主人公の作家ジュニ−イ・ヘヨンの邂逅の数珠繋ぎが描かれる映画。それは皆、人生の転機をむかえている人たちだ。作家も、長く新作を発表していない(後半では筆を折ったという発言もある)。
ゑぎ

 作家は、かつて世話になった女性を訪ねて、ある地方都市の書店にやって来る。その女性−ソ・ヨンファは今は書店の店主になっている。明言はされないが、この人も何かに挫折して、ソウルから逃げ出すようにこゝに来ているようだ。また、書店の店員−パク・ミソは、かつて俳優を目指していたが諦めた、というような発言がある。

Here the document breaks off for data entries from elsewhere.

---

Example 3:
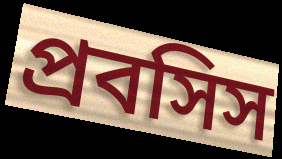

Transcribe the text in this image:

প্রবসিস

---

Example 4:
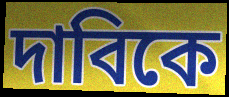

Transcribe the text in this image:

দাবিকে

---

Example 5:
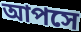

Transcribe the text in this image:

আপসে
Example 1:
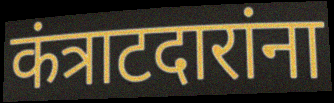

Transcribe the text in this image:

कंत्राटदारांना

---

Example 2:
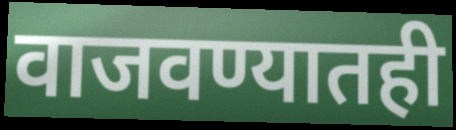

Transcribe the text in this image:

वाजवण्यातही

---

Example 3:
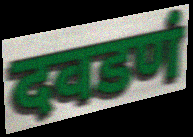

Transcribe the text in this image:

दवडणं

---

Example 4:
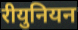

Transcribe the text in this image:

रीयुनियन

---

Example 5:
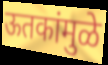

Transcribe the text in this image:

ऊतकांमुळे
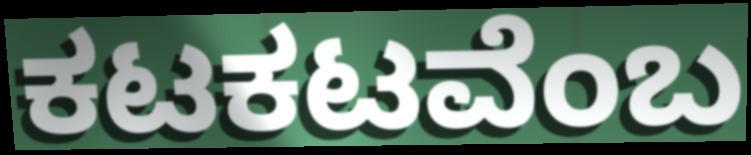
ಕಟಕಟವೆಂಬ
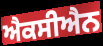
ਐਕਸੀਐਨ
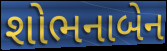
શોભનાબેન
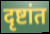
दृष्टांत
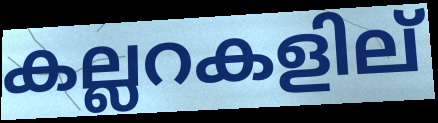
കല്ലറകളില്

 書店主と別れた作家は、ユニオンタワーと呼ばれるタワーの展望台で、旧知の映画監督−クォン・ヘヒョと出会う。監督は最近心境の変化があり、作風が変わって来たと云う。また彼は女性−チョ・ユニを連れているのだが、女性は「監督と一緒に暮らしている者です」と自己紹介し、監督は「妻です」と云うのも面白い。続いて、作家と監督たちが公園を散歩しようとしていると、有名女優−キム・ミニに会う。監督は、最近、映画に出ていない女優のことを勿体ないと発言する。こゝで作家と監督が「勿体ない」という言葉をめぐって議論になり、気まずくなったのか、監督夫婦が辞去する。残された作家と女優がこの後、ラストまで絡む、というプロット展開になるのだが、途中で、作家が若い頃一緒に遊んでいた詩人−キ・ジュボンと再会する、ということは記載しておこう。詩人は、最近は酒を飲まないと詩が書けないようなことを云う。

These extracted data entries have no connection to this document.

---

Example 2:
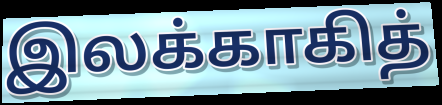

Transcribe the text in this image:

இலக்காகித்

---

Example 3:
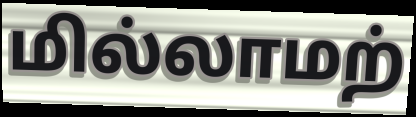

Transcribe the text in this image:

மில்லாமற்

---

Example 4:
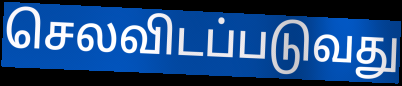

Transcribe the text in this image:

செலவிடப்படுவது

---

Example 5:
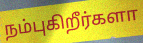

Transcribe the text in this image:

நம்புகிறீர்களா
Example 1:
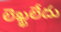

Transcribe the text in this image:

లెఖ్ఖలేదు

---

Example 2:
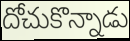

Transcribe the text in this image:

దోచుకొన్నాడు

 本作もホン・サンスが自身で撮影を担当しているようだが、やはり、かつての気持ち悪いズームは影をひそめ、ゆっくりしたもの、寄り過ぎないものが多く、常識的なズーム演出だと思う。それは、ユニオンタワーから小型望遠鏡で地上を見るミタメに模した信じられないようなズームイン(こゝでウォーキングするキム・ミニが既に映る)も含めてそう思う。あと、コーヒーを飲むシーンや食事シーンが多いのも特徴だが、複数人物で、マッコリを飲む、飲み会シーンが有り、やっぱり、キム・ミニの酔っぱらい演技を見ることができる(酔ってテーブルに突っ伏して寝てしまう)。

 それと、本作はイケズな演出というか、捻った見せ方や、逆に見せない演出、放りっぱなしの場面なんかが、とても多いと感じる。例えば、女優−キム・ミニの夫(陶芸家らしい)が最後まで登場しない、という作劇はその顕著な例だろう。冒頭、主人公の作家が書店に入って本を見るショットでも、画面外から、お母さんが娘を叱っているような、ちょっと激しい会話が聞こえて来て耳に残る。これは、店主が店員を叱ったのだろうか。以降のシーンを見ても、そうとは思えないのだ。いずれにしても、相撲の猫ダマシみたいなものだろう。この監督の映画を楽しむのは、こういうイケズな演出を面白がれるかどうかというのもポイントだと思う。他にも、作家たちが、ユニオンタワーを見ながら、その外観について、ロボットみたいと言及するのだが、私は、絶対に外観を映さないだろうと思いながら見て、正解だった。あるいは、作家と女優が2人で食事する場面の窓外の屋外が、露出オーバーで飛んでいるのだが、窓外に女優を見る小さな女の子が出現するのは、これも不思議な演出だ。一回ハケたのに、再登場し、次に外に出た女優と2人で左へハケる。

 そして、映画中映画だ。この部分には、キム・ミニの正面バストショットからアップ、カメラ目線ショットも有って、清涼効果がハンパない。ラスト(映画中映画のラスト)の花と落ち葉から始まるショット、このワンカットだけカラーになる効果も絶大だと思う。しかし、この映像の表す事柄もよく分からない。キム・ミニと一緒に映っている初老の女性は彼女の夫の母親であり、撮影をしているのは、キム・ミニの夫、という設定なのか、と私は思いながら見たのだが。さらにモノクロに戻ったラストカットもなんだこりゃ、というもので、主人公の作家はいったいどうなってしまったんだろう!意味不明は面白さでもあるが、意味を考えさせ過ぎるのは悪い癖だとも思う。